Lo que la duodécima le ha enseñado al mundo es, en lo esencial, lo que Zidane siempre nos ha enseñado a los madridistas. Que no tenemos ni idea de fútbol. De hecho, es muy probable, hoy lo veo todavía más probable que anteayer, que el fútbol sea la actividad antiintelectual por excelencia. Nadie tiene ni idea de fútbol y todo lo maravilloso que tiene este deporte se sustenta sobre esa premisa que nos permite discutir por toda la eternidad sin llegar jamás a una conclusión definitiva.
Yo recuerdo al Zidane jugador y aquellos cursis suspiros colectivos del Bernabeu cada vez que dormía un melón con el exterior y también recuerdo cómo me irritaba esa apatía con la que estiraba la patita, como haciendo el esfuerzo, cuando un jugador rival pasaba por su lado con el balón. Al Zidane jugador que venía de la Juventus lo recibimos deslizando aquella especie de que el Madrid jugaba mejor cuando él no estaba en la alineación y, tras el cese de Benítez, al Zidane entrenador que venía de no ganarle a La Roda lo definimos como una figura de transición, un hombre de consenso, que es lo peor que se puede ser en esta vida.
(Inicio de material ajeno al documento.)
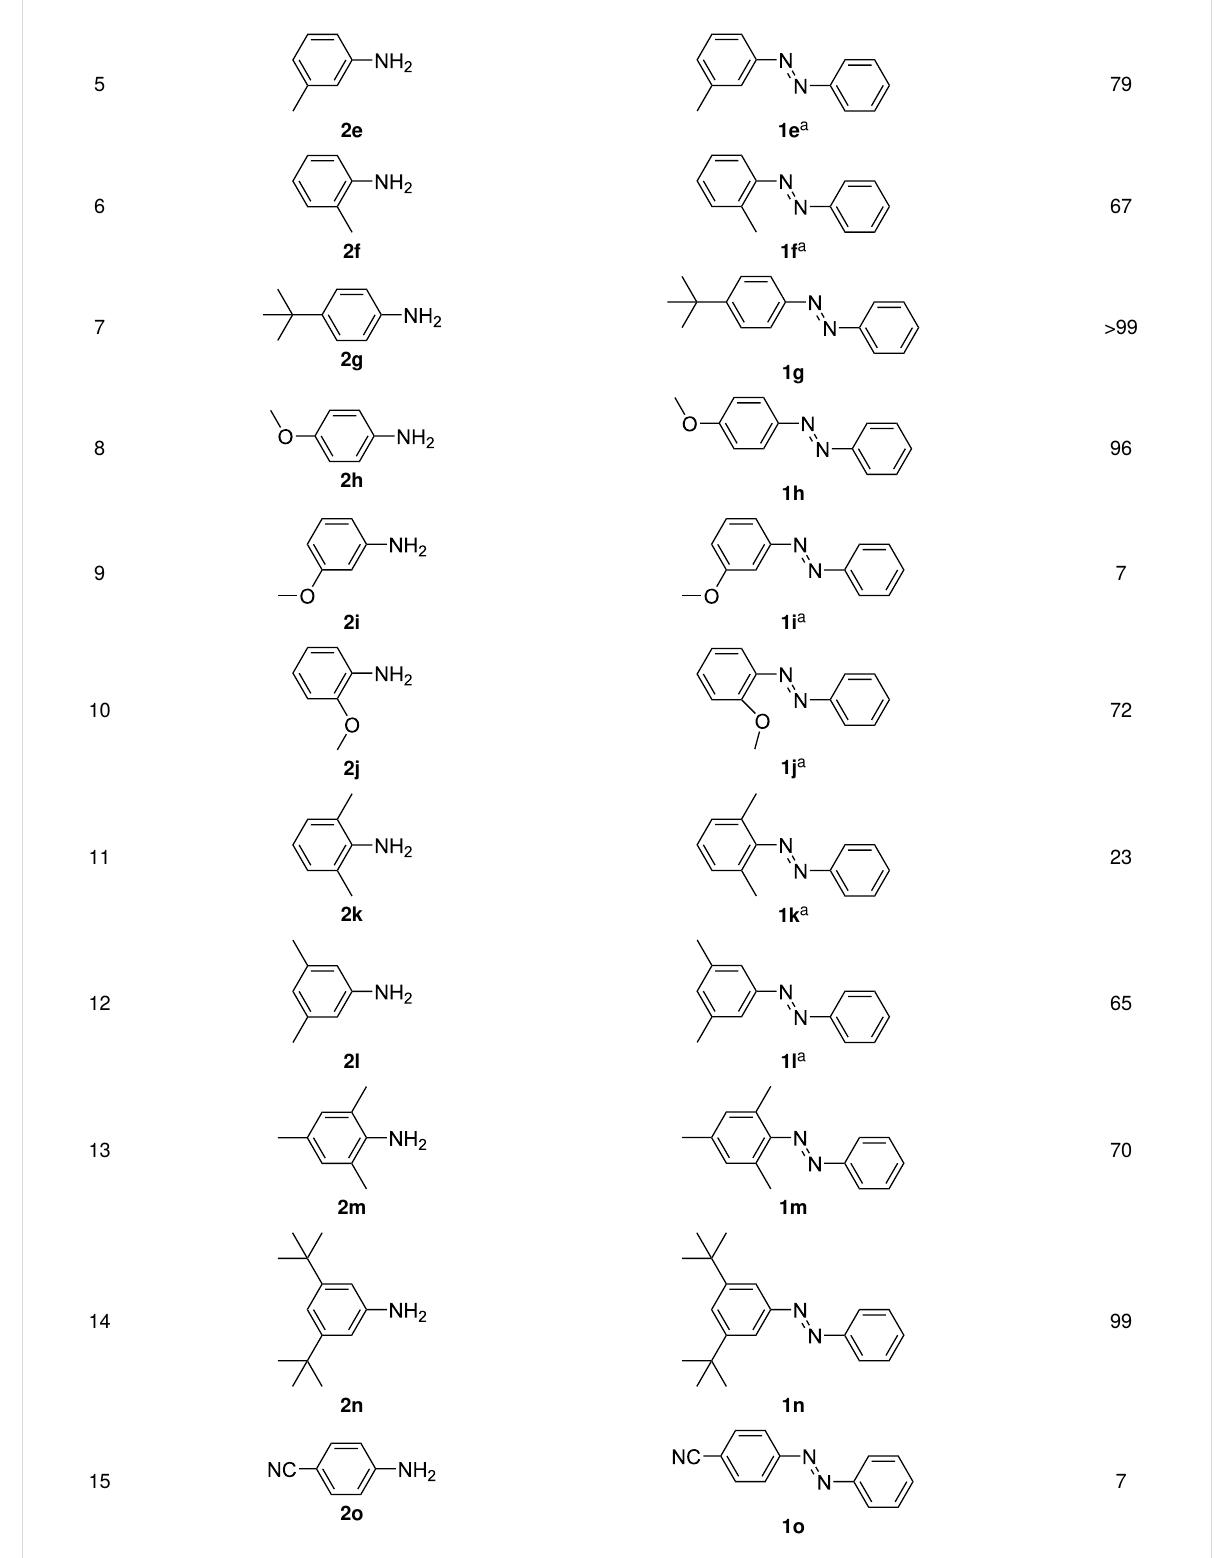
Table 1: Substrate scope of the Baeyer–Mills reaction under the optimized conditions in continuous flow.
En muchas segundas partes de esta temporada he mascullado desde mi asiento “qué pocos recursos tiene nuestro Zizou” cuando los recambios llevaban 25 minutos calentando en la banda, que parecía aquello teatro del absurdo, sin que nadie les hiciera salir por Benzemá o por Bale o por Cristiano o por cualquiera de aquellos astros irritantes que en algún instante decisivo nos han de helar el corazón a los que creemos que tenemos alguna idea de fútbol.
Ya dijo Fred Astaire que “una cosa es lo que logras y otra lo que te reconocen”. Zidane está en las fotografías de cuatro de las seis copas de Europa a color que el Real Madrid ha logrado y habrá quien trate de borrarlo de las imágenes como si fuera el Trotsky de la Revolución de Octubre.
Del carácter totémico de Zidane nadie dudaba, lo que no teníamos tan claro era que él fuera lo que exactamente necesitaba este Madrid, un tipo del que todos en ese pandemonio que es el vestuario blanco supieran que había provocado silencios de muerte en el Bernabéu, que es un estadio que vale más por lo que calla que por lo que silba.
La medida del éxito son las pulgadas que separan el remate de Ramos en Lisboa del poste que defendía Courtois. Eso es lo que jamás entenderán los que todavía creen que saben de fútbol, que sólo unas pulgadas separan cualquier argumento futbolístico del fracaso.
Por eso amamos al Real Madrid los que amamos al Real Madrid, porque es el único club que ha asumido con toda su crudeza que este es un deporte donde o se gana o se muere, sin que exista un término medio, y que lo que separa la gloria del fracaso es algo tan banal como el talón de Khedira. Ese sentimiento trágico de la vida y del fútbol que hace que jamás nos vayamos a acostumbrar a la felicidad que hoy sentimos, por más que se repita tantas veces.